Discussion about the site's wikis, including bugs/issues encountered.
User avatar
blargg
Posts: 3715
Joined: Mon Sep 27, 2004 8:33 am
Location: Central Texas, USA

Google searches on wiki act dumb

Post by blargg »

I've noticed that Google searches on the Wiki using site:wiki.nesdev.com often act dumb. For example, when I search for MMC3, none of the 21 hits is the main MMC3 page, even though it has MMC3 in the title. Using intitle:MMC3 gives zero hits (even if I add MMC3 again as a normal search string).

Is there something telling Google to skip documents?
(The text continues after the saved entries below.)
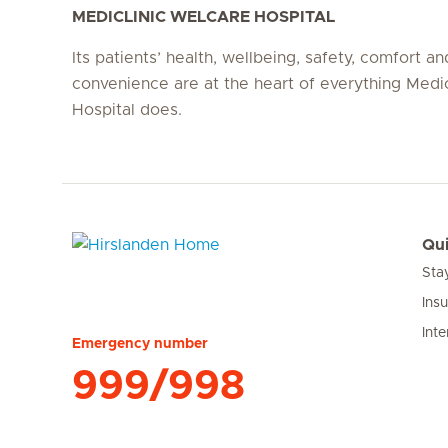
MEDICLINIC WELCARE HOSPITAL
Its patients’ health, wellbeing, safety, comfort an
convenience are at the heart of everything Medi
Hospital does.
Qui
Sta
Hirslanden Home
Ins
Inte
Emergency number
999/998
At least a week or two ago, I was searching for things on nesdevwiki and Google had lots of hits to the now-nonexistent site. Maybe that has something to do with it, like Google thinks the new site is a spam mirror or something, I dunno. I see no robots.txt, so that wouldn't be it (some bad entry in one or something).
User avatar
Banshaku
Posts: 2417
Joined: Tue Jun 24, 2008 8:38 pm
Location: Japan

Post by Banshaku »

I don't know enough about media wiki to give an answer but could it be related to the latest spam links that we received about essays that could affect google since it must be a common spam link?
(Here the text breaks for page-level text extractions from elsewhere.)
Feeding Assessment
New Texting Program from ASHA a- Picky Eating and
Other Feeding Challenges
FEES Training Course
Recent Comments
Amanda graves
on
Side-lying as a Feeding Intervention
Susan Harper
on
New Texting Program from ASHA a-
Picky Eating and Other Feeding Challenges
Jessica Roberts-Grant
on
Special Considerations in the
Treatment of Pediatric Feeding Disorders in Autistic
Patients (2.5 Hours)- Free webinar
Maybe there is a way to check on google to see how nesdev is affected by this but I don't know about that too. I will see if I can give it a look.
tepples
Posts: 22994
Joined: Sun Sep 19, 2004 11:12 pm
Location: NE Indiana, USA (NTSC)

Post by tepples »

The robots.txt is a 404, and there don't appear to be any robots directives in meta elements. Nor are internal links using nofollow.
User avatar
blargg
Posts: 3715
Joined: Mon Sep 27, 2004 8:33 am
Location: Central Texas, USA

Post by blargg »

I just noticed that Google is also getting hits within the skins/ directory on the Wiki. I'm thinking that should have an empty index.html in it. Otherwise one gets useless hits, even when restricting via a site: as mentioned in an earlier message.
User avatar
koitsu
Posts: 4201
Joined: Sun Sep 19, 2004 9:28 pm
Location: A world gone mad

Post by koitsu »

blargg wrote:I just noticed that Google is also getting hits within the skins/ directory on the Wiki. I'm thinking that should have an empty index.html in it. Otherwise one gets useless hits, even when restricting via a site: as mentioned in an earlier message.
This is because of the secure MPM we use for Apache. A more appropriate fix would be to place an .htaccess file in /home/ndwiki/www/w which contains:

Code: Select all

Options -Indexes
...which disables automatic directory generation listings for any directory therein which lacks an index.php/index.html/etc. document. The end result is the web client receiving an HTTP 403 Forbidden.

I've put said .htaccess in place; verified as working. It may take a few weeks before Google picks up the changes, as their crawler sometimes takes a while to notice such things.